Kanban vs Scrum – Pros and Cons
Advantages and Disadvantages of Kanban
|Enhanced visibility||An outdated Kanban board may lead to problems in the software development process|
|Improved efficiency||The board may become overcomplicated|
|Increased communication||The stages are not time-framed, causing delays in work completion|
|Facilitate teams to focus on providing value to clients||Not a good option for a dynamic environment|
Advantages and Disadvantages of Scrum
|Scrum teams are more productive||It can be complex to execute if teams are not aware of Agile methodologies|
|It helps reduce risks by dividing projects into Sprints||You cannot change project requirements during an active Sprint|
|Transparency is of high importance between stakeholders and the team||Meetings are compulsory, which can be time-consuming|
|This framework is adaptable to different teams and projects||Not recommended for large teams and projects|
For successful project management, you must have an understanding of the differences between Kanban vs Scrum. Both frameworks are important parts of Agile methodology with some similar traits and numerous heterogeneity. Nevertheless, if chosen correctly, both can be fruitful for the software development process.
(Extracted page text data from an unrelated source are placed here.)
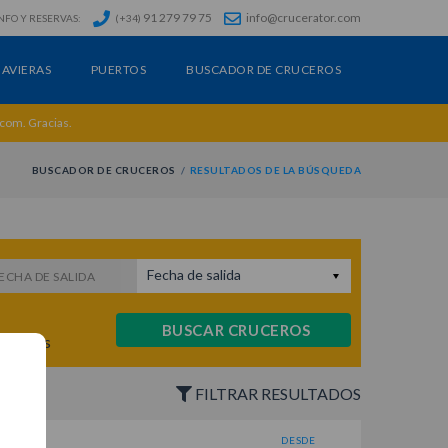
91 279 79 75
info@crucerator.com
NFO Y RESERVAS:
(+34)
AVIERAS
PUERTOS
BUSCADOR DE CRUCEROS
.com. Gracias.
BUSCADOR DE CRUCEROS
RESULTADOS DE LA BÚSQUEDA
Fecha de salida
ECHA DE SALIDA
BUSCAR CRUCEROS
ruceros
FILTRAR RESULTADOS
DESDE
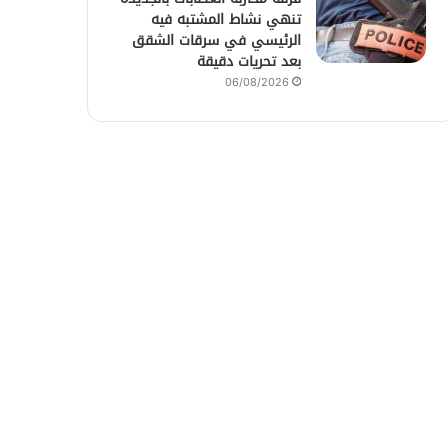
تنهي نشاط المشتبه فيه
الرئيسي في سرقات الشقق
بعد تحريات دقيقة
06/08/2026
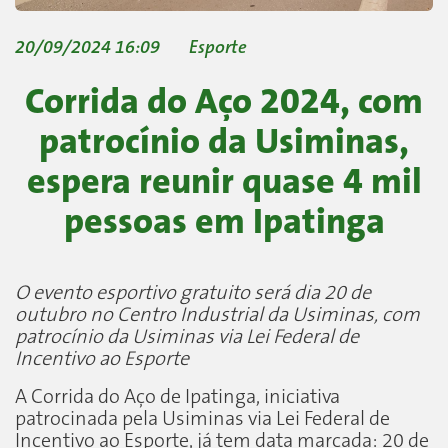
20/09/2024 16:09
Esporte
Corrida do Aço 2024, com
patrocínio da Usiminas,
espera reunir quase 4 mil
pessoas em Ipatinga
O evento esportivo gratuito será dia 20 de
outubro no Centro Industrial da Usiminas, com
patrocínio da Usiminas via Lei Federal de
Incentivo ao Esporte
A Corrida do Aço de Ipatinga, iniciativa
patrocinada pela Usiminas via Lei Federal de
Incentivo ao Esporte, já tem data marcada: 20 de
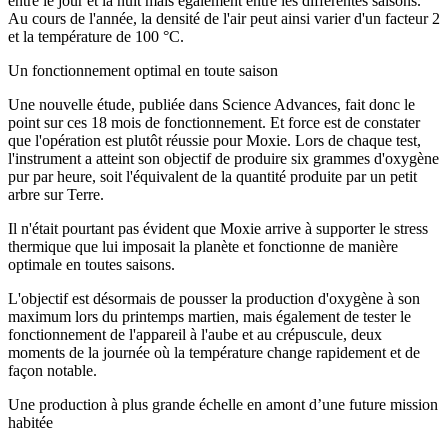
entre le jour et la nuit mais également entre les différentes saisons.
Au cours de l'année, la densité de l'air peut ainsi varier d'un facteur 2
et la température de 100 °C.
Un fonctionnement optimal en toute saison
Une nouvelle étude, publiée dans Science Advances, fait donc le
point sur ces 18 mois de fonctionnement. Et force est de constater
que l'opération est plutôt réussie pour Moxie. Lors de chaque test,
l'instrument a atteint son objectif de produire six grammes d'oxygène
pur par heure, soit l'équivalent de la quantité produite par un petit
arbre sur Terre.
Il n'était pourtant pas évident que Moxie arrive à supporter le stress
thermique que lui imposait la planète et fonctionne de manière
optimale en toutes saisons.
L'objectif est désormais de pousser la production d'oxygène à son
maximum lors du printemps martien, mais également de tester le
fonctionnement de l'appareil à l'aube et au crépuscule, deux
moments de la journée où la température change rapidement et de
façon notable.
Une production à plus grande échelle en amont d’une future mission
habitée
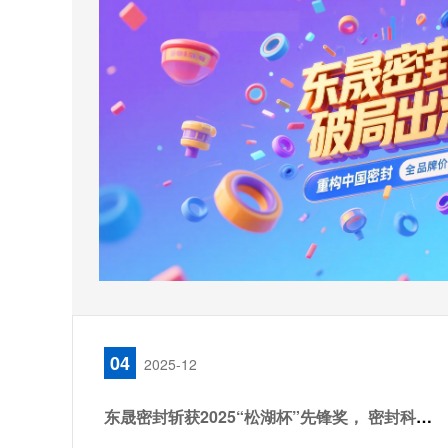
04
2025-12
东晟密封斩获2025“松湖杯”先锋奖， 密封科技创新引领行业新篇！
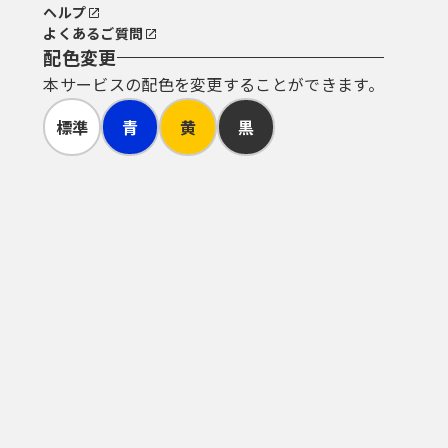
ヘルプ
よくあるご質問
配色変更
本サービスの配色を変更することができます。
標準
青
黄
黒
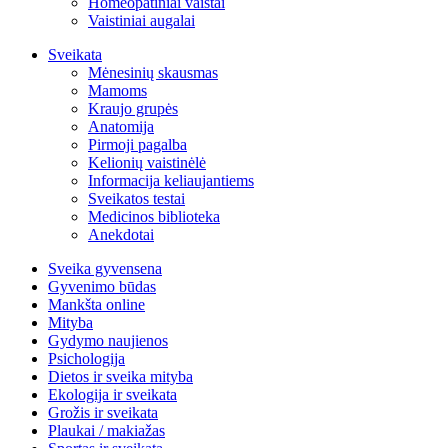
Homeopatiniai vaistai
Vaistiniai augalai
Sveikata
Mėnesinių skausmas
Mamoms
Kraujo grupės
Anatomija
Pirmoji pagalba
Kelionių vaistinėlė
Informacija keliaujantiems
Sveikatos testai
Medicinos biblioteka
Anekdotai
Sveika gyvensena
Gyvenimo būdas
Mankšta online
Mityba
Gydymo naujienos
Psichologija
Dietos ir sveika mityba
Ekologija ir sveikata
Grožis ir sveikata
Plaukai / makiažas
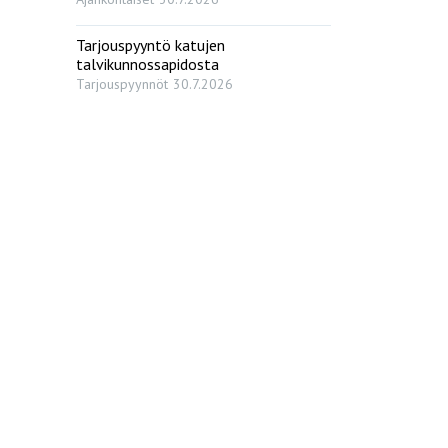
Tarjouspyyntö katujen
talvikunnossapidosta
Tarjouspyynnöt
30.7.2026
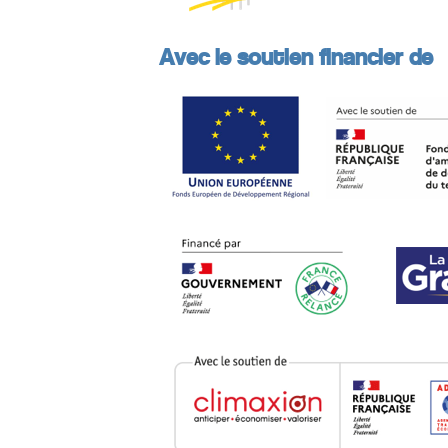
Avec le soutien financier de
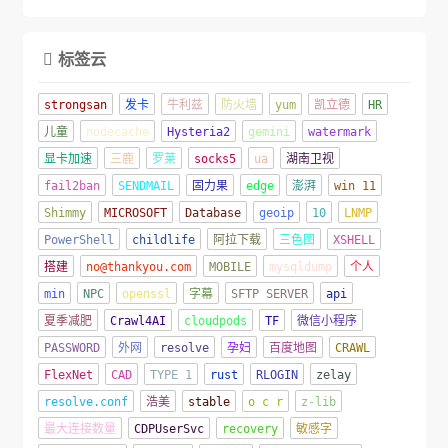
标签云

strongsan
发卡
牛利兹
防火墙
yum
凯立德
HR
儿童
nodecache
Hysteria2
gemini
watermark
显卡加速
三鹿
罗莱
socks5
ua
湖南卫视
fail2ban
SENDMAIL
固力果
edge
澎湃
win 11
Shimmy
MICROSOFT
Database
geoip
10
LNMP
PowerShell
childlife
阿拉下载
三色图
XSHELL
搭建
no@thankyou.com
MOBILE
mysqldump
个人
min
NPC
openssl
字幕
SFTP SERVER
api
夏季减肥
Crawl4AI
cloudpods
TF
微信小程序
PASSWORD
外网
resolve
孕妇
百度地图
CRAWL
FlexNet
CAD
TYPE 1
rust
RLOGIN
zelay
resolve.conf
浩美
stable
o c r
z-lib
最大连接数量
CDPUserSvc
recovery
敏感字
At Slash, we use Scrum and Kanban Agile methods to ensure you are always informed about the development process and your feedback is incorporated into the software solution. Our experts are well-experienced with Agile frameworks and are masters at building result-driven digital products. Contact us to learn more about how our teams can help you.
FAQs – Kanban vs Scrum
Q1. What is the biggest difference between Scrum and Kanban?
The most notable difference between Kanban vs Scrum is that Scrum has defined activities, artifacts, and roles. Whereas Kanban is a flexible framework that restricts the work in progress.
Q2. Is Kanban different than Agile?
Kanban is a part of Agile.
Q3. Is Kanban part of Lean or Agile?
Kanban shares principles of both Lean and Agile. As Agile has a strong focus over continuous improvement, and Lean encourages improving efficiency and eliminating time-wasting activities.
Q4. Does Kanban belong to Scrum?
Kanban and Scrum are two different Agile frameworks and do not collide in any way.
Q5. Why Kanban is not Agile?
Kanban is known as an Agile framework, but technically, it is not a part of Agile Manifesto like Scrum, as it also involves Lean principles.
Q6. What is Kanban vs Scrum for dummies?
Kanban is used as a project management framework based on visual activities for managing workflow. Scrum is also a project management framework, but it is more focused on helping teams to organize and manage work through different values and principles.